MERGERS & ACQUISITIONS

Pwani Oil ventures into stationery market with Kartasi acquisition

The Competition Authority of Kenya has approved the deal.

In Summary

•CAK directed that the target’s permanent employees be retained for a period of 12  months, from the completion date of the transaction, as one of the conditions.

•Kartasi Industries Limited was established in 1972 and over the years, its has grown to a full-scale manufacturing unit for stationery products in Kenya and beyond.

Kartasi Industries products/KARTASI
Kartasi Industries products/KARTASI

The Competition Authority of Kenya has approved the acquisition of the business and assets of Kartasi Industries Limited by Kartasi Products Limited (Kartasi Products).

Kartasi Products, the acquiring undertaking is newly incorporated in Kenya, for the sole purpose of the proposed transaction, the competition watchdog said yesterday.

The firm is affiliated to Pwani Oil Products Limited, makers of popular household cooking oils-Freshfri, Salit, and Fry Mate, according to lawyers familiar with the transaction.

The firm has also been involved in property brokerage, production and distribution of consumer goods like pineapple juice, food coloring and sugar syrups.

In a statement on Wednesday, CAK directed that the target’s permanent employees be retained for a period of 12, twelve (12) months, from the completion date of the transaction, as one of the conditions.

Kartasi Industries Limited (Kartasi Industries) was established in 1972 and over the years, its has grown to a full-scale manufacturing unit for stationery products in Kenya and beyond.

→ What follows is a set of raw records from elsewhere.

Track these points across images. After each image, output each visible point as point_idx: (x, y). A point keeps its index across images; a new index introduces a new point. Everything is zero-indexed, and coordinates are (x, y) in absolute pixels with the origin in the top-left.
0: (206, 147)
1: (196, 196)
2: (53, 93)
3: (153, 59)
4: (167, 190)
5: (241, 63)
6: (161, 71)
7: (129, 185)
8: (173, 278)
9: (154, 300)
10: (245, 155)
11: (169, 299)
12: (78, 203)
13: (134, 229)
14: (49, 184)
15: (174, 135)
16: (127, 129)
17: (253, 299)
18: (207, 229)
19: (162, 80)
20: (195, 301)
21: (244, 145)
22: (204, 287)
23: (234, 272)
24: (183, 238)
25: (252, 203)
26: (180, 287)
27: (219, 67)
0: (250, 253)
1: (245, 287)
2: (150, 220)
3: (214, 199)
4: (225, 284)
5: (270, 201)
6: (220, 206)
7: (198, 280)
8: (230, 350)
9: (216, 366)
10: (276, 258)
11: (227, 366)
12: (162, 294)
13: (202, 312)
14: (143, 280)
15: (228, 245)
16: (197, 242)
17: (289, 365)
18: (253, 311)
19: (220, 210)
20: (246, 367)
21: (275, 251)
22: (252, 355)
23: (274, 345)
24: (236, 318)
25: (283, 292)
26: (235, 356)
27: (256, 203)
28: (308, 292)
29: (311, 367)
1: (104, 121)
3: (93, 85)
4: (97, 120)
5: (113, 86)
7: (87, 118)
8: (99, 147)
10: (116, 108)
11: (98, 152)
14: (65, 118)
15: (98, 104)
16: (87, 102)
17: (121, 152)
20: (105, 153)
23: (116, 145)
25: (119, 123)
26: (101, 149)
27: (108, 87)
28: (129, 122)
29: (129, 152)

It is has been manufacturing stationery products like exercise books, notebooks, counter books, accounting books, diaries, spring files, box files, tapes, labels, pens and markers.

It brands include Kartasi, Afri, Njema and HIT.

The parties’ combined and relevant turnover for the preceding year was over Sh1 billion.

“The transaction, therefore, met the threshold for mandatory notification and full merger analysis as provided in the Competition (General) Rules, 2019,” CAK said.

Further, it notes that the merging parties’ activities do not overlap and the target’s products are distributed to entities across the country and, therefore, the relevant geographical market is national.

The educational and commercial stationery market in Kenya has over 400 manufacturers and suppliers.

Main players and their approximate market shares in the industry includes Twiga Stationers and Printers Ltd (38.8%), Kenafric Manufacturing Limited (20.9%), Kartasi Industries Limited (9.7%) and Economic Industries Limited (9.6%).

Guaca Stationers Limited has a 6.5 per cent share, Elite Offset Ltd (5.7%), Safari Stationers (K) Ltd (4.3%), National Printing Press Ltd (0.5%), and others (4.4%).

Post-merger, there will be no change in the market structure and concentration since parties’ activities do not overlap, CAK said.

“ Therefore, the proposed transaction is not likely to lead to a substantial lessening of competition in the relevant market or raise any competition concerns,” it noted.

During merger analysis, the Authority also considers the impact that a proposed transaction will have on public interest.

The public interest concerns considerations include theextent to which a proposed merger would impact employment, impact on competitiveness of SMEs, impact on particular sectors and impact on the ability of national industries to compete in international markets.

The acquirer has agreed to retain all the 69 permanent employees for at least one year from the completion date of the transaction.